**PAGE**
%%

No … my despair … my sense of spiritual shadows this morning came from my own foolish decision … in which I, still in my flannel jammies, and not even having had my first cup of coffee, opted to reply to a Facebook post about the supposed injustice done to Phil Robinson of Duck Dynasty fame and how the A&E network has singlehandedly injured all Christians and squashed free speech. Even as I pushed the send button with my reply, I knew I was in for an argument that would raise my blood pressure and lower my spirits, but as St. Ignatius Loyola, the founder of the Jesuits, said, “Love will not let me keep silence” … and so … theological arguments on Facebook with fundamentalist Christians … and so … darkness and despair. Ugh.
When Uncle David put me in touch with Jeff and Katherine about this service, we talked about the purpose of this reflection … not quite a sermon, but more of meditation on dark and light, with the understanding that the people gathered here would probably represent a fairly broad swath of spirituality … that a little God-talk wouldn’t be out of place … but that mostly the focus would be the coming of the light and the community that carries us through the seasons of darkness in our lives.
And as one who sees the darkness but almost always holds onto the light, I wanted to encourage us to think a bit about the gifts of both darkness and light.
We’ve already heard from Robert Frost this evening, but I wanted to add this piece~ his poem “Acquainted with the Night”:
“Acquainted with the Night”
by Robert Frost
I have been one acquainted with the night.
I have walked out in rain—and back in rain.
I have outwalked the furthest city light.
I have looked down the saddest city lane.
I have passed by the watchman on his beat
And dropped my eyes, unwilling to explain.
I have stood still and stopped the sound of feet
When far away an interrupted cry
Came over houses from another street,
But not to call me back or say good-bye;
And further still at an unearthly height,
One luminary clock against the sky
Proclaimed the time was neither wrong nor right.
I have been one acquainted with the night.
***
The time … the darkness … neither wrong nor right. I like that.
And from Mary Oliver ~ it’s a poem, but more than that, it’s a thought to ponder:
“The Uses of Sorrow”
(In my sleep I dreamed this poem)
Someone I loved once gave me
a box full of darkness.
It took me years to understand
that this, too, was a gift.
(by Mary Oliver, from Thirst, Beacon Press, Boston, 2006)
***
This darkness, too, a gift. It strikes me that the possibility of spiritual resilience, that which gets us through painful seasons, may well lie in seeing all things as gifts … or at least to see that all things could contain gifts. They’re not always easy to notice at first, and sometimes they’re only clearly revealed to be gifts in the rearview mirror.
I’m a big fan of the folk singer Gordon Bok, and one of his sea songs that I particularly love is called “Sailor’s Prayer.” I first fell in love with the chorus: “I will not lie me down … this rain a-raging. I will not lie me down in such a storm. And if this night be unblessed, I shall not take my rest until we reach another shore.” … pretty good chorus, wouldn’t you say? (Will you sing it with me?)

%%

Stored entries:
%%

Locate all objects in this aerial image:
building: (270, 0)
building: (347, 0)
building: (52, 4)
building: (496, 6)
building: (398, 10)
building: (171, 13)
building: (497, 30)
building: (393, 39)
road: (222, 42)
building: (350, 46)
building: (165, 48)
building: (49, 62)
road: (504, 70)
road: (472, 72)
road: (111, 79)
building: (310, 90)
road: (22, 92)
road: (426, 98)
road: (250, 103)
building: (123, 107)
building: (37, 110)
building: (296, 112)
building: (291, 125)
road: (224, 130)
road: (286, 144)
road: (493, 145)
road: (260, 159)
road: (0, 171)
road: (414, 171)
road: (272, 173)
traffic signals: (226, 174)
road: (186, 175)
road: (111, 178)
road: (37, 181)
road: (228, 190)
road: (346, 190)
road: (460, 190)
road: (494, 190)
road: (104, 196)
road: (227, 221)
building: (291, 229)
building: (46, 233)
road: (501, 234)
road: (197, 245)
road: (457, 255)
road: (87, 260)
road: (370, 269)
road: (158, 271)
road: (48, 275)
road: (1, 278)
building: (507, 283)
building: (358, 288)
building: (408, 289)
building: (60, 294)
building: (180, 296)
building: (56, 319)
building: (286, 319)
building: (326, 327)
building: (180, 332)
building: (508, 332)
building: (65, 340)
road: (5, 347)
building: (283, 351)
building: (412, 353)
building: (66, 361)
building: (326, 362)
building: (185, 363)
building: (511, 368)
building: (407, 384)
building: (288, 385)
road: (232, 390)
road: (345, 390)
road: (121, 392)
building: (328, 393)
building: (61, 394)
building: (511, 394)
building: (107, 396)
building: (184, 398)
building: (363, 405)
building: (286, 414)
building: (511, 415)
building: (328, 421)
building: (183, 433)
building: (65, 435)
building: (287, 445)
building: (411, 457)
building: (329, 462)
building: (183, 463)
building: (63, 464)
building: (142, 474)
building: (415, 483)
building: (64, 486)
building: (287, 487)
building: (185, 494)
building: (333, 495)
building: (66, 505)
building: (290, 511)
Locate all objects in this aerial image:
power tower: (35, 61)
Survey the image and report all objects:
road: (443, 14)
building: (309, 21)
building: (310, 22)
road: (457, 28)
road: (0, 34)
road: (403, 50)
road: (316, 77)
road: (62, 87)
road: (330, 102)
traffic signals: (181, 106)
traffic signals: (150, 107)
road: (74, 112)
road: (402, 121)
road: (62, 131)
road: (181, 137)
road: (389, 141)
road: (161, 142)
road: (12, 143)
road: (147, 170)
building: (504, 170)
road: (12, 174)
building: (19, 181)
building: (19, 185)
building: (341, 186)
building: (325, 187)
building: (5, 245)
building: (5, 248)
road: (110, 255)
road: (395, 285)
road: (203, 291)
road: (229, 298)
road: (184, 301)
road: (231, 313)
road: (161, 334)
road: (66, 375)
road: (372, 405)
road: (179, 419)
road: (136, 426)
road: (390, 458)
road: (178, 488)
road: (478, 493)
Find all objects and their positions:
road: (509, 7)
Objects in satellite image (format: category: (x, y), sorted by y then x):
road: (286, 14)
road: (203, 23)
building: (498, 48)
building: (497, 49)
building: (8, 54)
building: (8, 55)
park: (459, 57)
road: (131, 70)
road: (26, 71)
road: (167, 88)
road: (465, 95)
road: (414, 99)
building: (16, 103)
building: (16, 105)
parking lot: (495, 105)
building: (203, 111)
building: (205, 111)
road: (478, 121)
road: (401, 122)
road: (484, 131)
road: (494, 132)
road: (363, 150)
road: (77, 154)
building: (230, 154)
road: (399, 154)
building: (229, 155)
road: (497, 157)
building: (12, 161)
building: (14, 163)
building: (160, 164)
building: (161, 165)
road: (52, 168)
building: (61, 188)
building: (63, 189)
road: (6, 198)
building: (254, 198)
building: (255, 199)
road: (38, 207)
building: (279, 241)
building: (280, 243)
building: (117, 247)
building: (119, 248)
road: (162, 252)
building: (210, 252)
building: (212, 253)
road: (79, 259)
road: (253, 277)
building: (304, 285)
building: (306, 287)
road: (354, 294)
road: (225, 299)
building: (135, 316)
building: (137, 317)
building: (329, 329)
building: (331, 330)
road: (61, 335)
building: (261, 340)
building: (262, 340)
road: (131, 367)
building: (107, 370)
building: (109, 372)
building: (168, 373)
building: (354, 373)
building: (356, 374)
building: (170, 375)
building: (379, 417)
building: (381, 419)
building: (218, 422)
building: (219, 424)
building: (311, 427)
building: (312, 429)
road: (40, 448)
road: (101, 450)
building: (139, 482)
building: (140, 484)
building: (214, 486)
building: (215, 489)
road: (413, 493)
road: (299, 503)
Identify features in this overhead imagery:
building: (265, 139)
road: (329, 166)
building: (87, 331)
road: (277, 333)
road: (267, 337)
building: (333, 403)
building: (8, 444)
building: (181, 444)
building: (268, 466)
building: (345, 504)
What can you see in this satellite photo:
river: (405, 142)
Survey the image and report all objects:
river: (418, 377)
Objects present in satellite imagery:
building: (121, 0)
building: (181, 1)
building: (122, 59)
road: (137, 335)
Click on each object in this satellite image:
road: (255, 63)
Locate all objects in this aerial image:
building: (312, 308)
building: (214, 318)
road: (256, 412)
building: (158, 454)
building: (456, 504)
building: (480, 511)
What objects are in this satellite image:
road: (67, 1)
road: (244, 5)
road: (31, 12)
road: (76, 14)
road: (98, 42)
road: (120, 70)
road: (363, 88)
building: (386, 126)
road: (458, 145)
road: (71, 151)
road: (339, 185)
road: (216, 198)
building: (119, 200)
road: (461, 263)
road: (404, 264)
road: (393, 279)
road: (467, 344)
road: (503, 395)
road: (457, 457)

%%

**EXERCISES TO COMPLETE**
1. List every person the reflection mentions by name.
2. Transcribe the part of the reflection that begins with the words containing "by Robert Frost" and ends with "was neither wrong nor right.".

**FINAL ANSWERS**
1. Phil Robinson, St. Ignatius Loyola, Uncle David, Jeff, Katherine, Robert Frost, Mary Oliver, Gordon Bok

2.
by Robert Frost
I have been one acquainted with the night.
I have walked out in rain—and back in rain.
I have outwalked the furthest city light.
I have looked down the saddest city lane.
I have passed by the watchman on his beat
And dropped my eyes, unwilling to explain.
I have stood still and stopped the sound of feet
When far away an interrupted cry
Came over houses from another street,
But not to call me back or say good-bye;
And further still at an unearthly height,
One luminary clock against the sky
Proclaimed the time was neither wrong nor right.